Cyrenius betuigt de Heer zijn liefde. Hij wordt dan op de proef gesteld. De dood van Tullia en Cyrenius' diepe rouw. Terechte verwijten van het teleurgestelde Kindje. Goede uitwerking op Cyrenius

Jakob Lorber - De jeugd van Jezus

«« 188 / 302 »»
[1] Toen Cyrenius die aardbol op­nieuw aandachtig begon te bestu­deren, wilde het Kindje liever op eigen benen staan en op de heuvel wat heen en weer huppelen.

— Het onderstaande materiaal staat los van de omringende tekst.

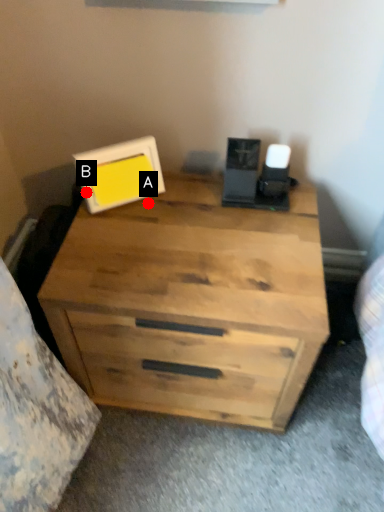
Question: Two points are circled on the image, labeled by A and B beside each circle. Among these points, which one is nearest to the camera?

Choices:
 (A) A is closer
 (B) B is closer

Answer: (B)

[2] Uiterst zachtjes zette Cyre­nius het Kindje dus op de grond, waarbij hij zei:
[3] 'O mijn Leven, mijn Heil, mijn Alles. .., alleen uit mijn handen laat ik Je vrij, - stoffelijk, lichamelijk ­
[4] maar uit mijn hart: nooit meer! Want daar woon Jij al­leen. ..: ja Jij alleen bent mijn Liefde !
[5] Werkelijk, als ik Jou, mijn Heiland, als ik Jou maar heb, dan is de hele wereld, met al zijn schat­ten voor mij van nul en gener waarde!'
[6] Nu stond het Kindje op, keerde Zich weer tot Cyrenius en zei:
[7] 'Nu moet Ik dan toch weer bij je zijn, omdat je zo veel van Mij houdt, alhoewel Ik toch graag wat zou hebben rondgehuppeld!
[8] Weet je, als jij zo onafge­broken naar de kleine aarde zou zijn blijven kijken, dan zou Ik Me bij jouw echt wel een beetje zijn gaan vervelen!
[9] Maar nu je je hart en al je aandacht weer helemaal op Mij hebt gevestigd, nu moet Ik wel bij je blijven en kan Ik Me niet van je scheiden!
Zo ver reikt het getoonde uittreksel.